Keeping the mind active through reading and study is valuable, but adding hands-on work multiplies the benefit. Sewing, painting, assembling things—activities that engage both thought and hands—provide powerful reinforcement for brain health. The key is choosing something you actually enjoy. If macramé holds no appeal, attend lectures instead. Better still, do these things in groups. Isolation and loneliness damage neurons in ways that became starkly visible during the pandemic. Social engagement is not optional.

Stress and tension have a direct, measurable impact on how the brain functions. When we are chronically stressed, we activate the alert system—the brain's first gear, designed for immediate threats. If that state becomes habitual, the brain stays locked in alert mode and cannot access the second system, which is more cognitive and far more beneficial for long-term health. Managing stress is not a luxury. Neither is treating depression seriously. If you are depressed, see a doctor and get treatment. Motivational coffee-cup wisdom will not rewire your neurology.

One final caution concerns head injuries, particularly in children under fourteen. Repeated minor head trauma—the kind that accumulates through heading a soccer ball or falling off a bike—multiplies the risk of neurological damage by a factor of six, according to a 2018 study. Helmets matter. Wear one when cycling or riding a scooter, and fasten it properly. The stakes are higher than a fine.

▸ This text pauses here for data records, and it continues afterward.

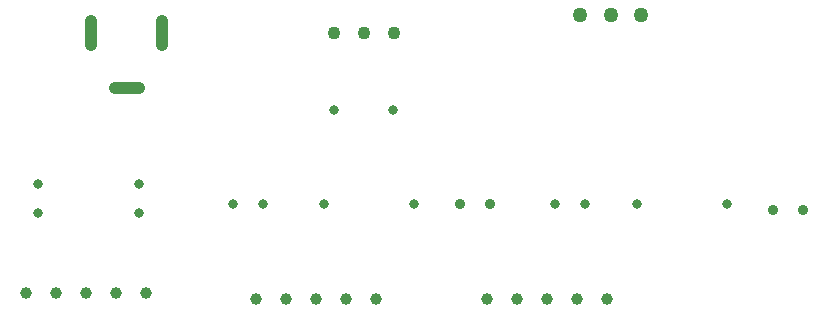
<source format=gbr>
%TF.GenerationSoftware,KiCad,Pcbnew,9.0.0*%
%TF.CreationDate,2025-12-28T18:58:31+05:30*%
%TF.ProjectId,12v_dc_regulator,3132765f-6463-45f7-9265-67756c61746f,rev?*%
%TF.SameCoordinates,Original*%
%TF.FileFunction,Plated,1,2,PTH,Mixed*%
%TF.FilePolarity,Positive*%
%FSLAX46Y46*%
G04 Gerber Fmt 4.6, Leading zero omitted, Abs format (unit mm)*
G04 Created by KiCad (PCBNEW 9.0.0) date 2025-12-28 18:58:31*
%MOMM*%
%LPD*%
G01*
G04 APERTURE LIST*
%TA.AperFunction,ComponentDrill*%
%ADD10C,0.800000*%
%TD*%
%TA.AperFunction,ComponentDrill*%
%ADD11C,0.900000*%
%TD*%
%TA.AperFunction,ComponentDrill*%
%ADD12C,1.000000*%
%TD*%
G04 aperture for slot hole*
%TA.AperFunction,ComponentDrill*%
%ADD13C,1.000000*%
%TD*%
%TA.AperFunction,ComponentDrill*%
%ADD14C,1.100000*%
%TD*%
%TA.AperFunction,ComponentDrill*%
%ADD15C,1.270000*%
%TD*%
G04 APERTURE END LIST*
D10*
%TO.C,C4*%
X90000000Y-71750000D03*
X90000000Y-74250000D03*
%TO.C,C3*%
X98500000Y-71750000D03*
X98500000Y-74250000D03*
%TO.C,C1*%
X106500000Y-73500000D03*
X109000000Y-73500000D03*
%TO.C,R1*%
X114190000Y-73500000D03*
%TO.C,C2*%
X115000000Y-65500000D03*
X120000000Y-65500000D03*
%TO.C,R1*%
X121810000Y-73500000D03*
%TO.C,C5*%
X133750000Y-73500000D03*
X136250000Y-73500000D03*
%TO.C,R2*%
X140690000Y-73500000D03*
X148310000Y-73500000D03*
D11*
%TO.C,D1*%
X125730000Y-73500000D03*
X128270000Y-73500000D03*
%TO.C,D2*%
X152230000Y-74000000D03*
X154770000Y-74000000D03*
D12*
%TO.C,J2*%
X88925000Y-81000000D03*
X91465000Y-81000000D03*
X94005000Y-81000000D03*
D13*
%TO.C,J1*%
X94500000Y-60000000D02*
X94500000Y-58000000D01*
D12*
%TO.C,J2*%
X96545000Y-81000000D03*
D13*
%TO.C,J1*%
X98500000Y-63700000D02*
X96500000Y-63700000D01*
D12*
%TO.C,J2*%
X99085000Y-81000000D03*
D13*
%TO.C,J1*%
X100500000Y-60000000D02*
X100500000Y-58000000D01*
D12*
%TO.C,J3*%
X108460000Y-81500000D03*
X111000000Y-81500000D03*
X113540000Y-81500000D03*
X116080000Y-81500000D03*
X118620000Y-81500000D03*
%TO.C,J4*%
X127960000Y-81500000D03*
X130500000Y-81500000D03*
X133040000Y-81500000D03*
X135580000Y-81500000D03*
X138120000Y-81500000D03*
D14*
%TO.C,U2*%
X115000000Y-59000000D03*
X117540000Y-59000000D03*
X120080000Y-59000000D03*
D15*
%TO.C,U1*%
X135900000Y-57500000D03*
X138450000Y-57500000D03*
X141000000Y-57500000D03*
M02*

</source>
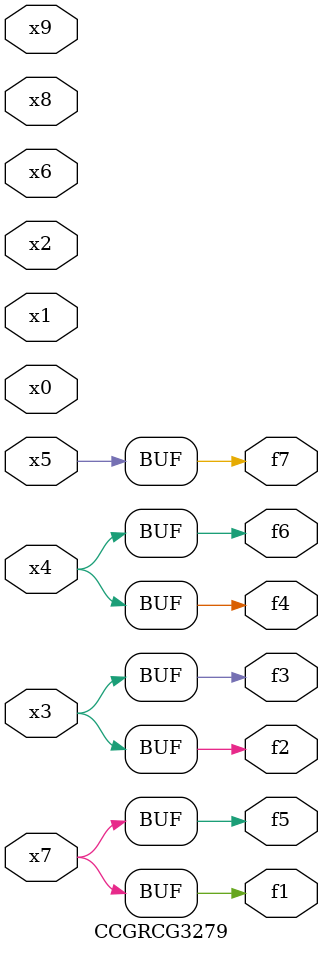
<source format=v>
module CCGRCG3279(
	input x0, x1, x2, x3, x4, x5, x6, x7, x8, x9,
	output f1, f2, f3, f4, f5, f6, f7
);
	assign f1 = x7;
	assign f2 = x3;
	assign f3 = x3;
	assign f4 = x4;
	assign f5 = x7;
	assign f6 = x4;
	assign f7 = x5;
endmodule

</source>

Prevention must begin now, as primary prevention, not secondary prevention after the problem has already appeared
— Jesús Porta-Etessam, president of Spain's Neurology Society
There is a clear connection between stress and how the brain functions; when we are constantly stressed, we activate the alert system and cannot access the more cognitive and beneficial second system
— Jesús Porta-Etessam
The Hearth Conversation Another angle on the story
Inventor

Why does the neurologist keep saying we should start prevention now, before anything goes wrong? Doesn't that feel like fear-mongering?

Model

It's the opposite. Once damage occurs—a stroke, cognitive decline—you're managing a crisis. Prevention is about building resilience while your brain is still intact. The window for that is always now.

Inventor

The hearing aid recommendation surprised me. How does hearing loss actually lead to dementia?

Model

When you can't hear well, your brain works harder to process sound, which taxes cognitive resources. Over time, that constant strain, combined with social withdrawal from hearing difficulty, appears to accelerate decline. It's not mysterious—it's measurable.

Inventor

So sewing and painting are as important as exercise?

Model

Not instead of, but alongside. Exercise protects the vascular system. Hand-work with thought engages different neural pathways. Together they're more powerful than either alone. The specificity matters less than the combination.

Inventor

What about people who are already stressed or depressed? Is it too late?

Model

No. But you can't think your way out of it. You need actual treatment—medication, therapy, whatever works. The brain under chronic stress cannot access its own resources for healing. You have to interrupt the cycle first.

Inventor

The head injury warning seems specific to children. Why?

Model

Because a child's brain is still developing. The same impact that a teenager might recover from can derail the formation of neural architecture in a younger child. The vulnerability window is real.

Inventor

If I do all of this—diet, exercise, hearing aids, sewing, stress management—am I guaranteed not to get dementia?

Model

No guarantee exists. But you've shifted the odds substantially. You've removed preventable risk. What remains is what you cannot control. That's the honest version.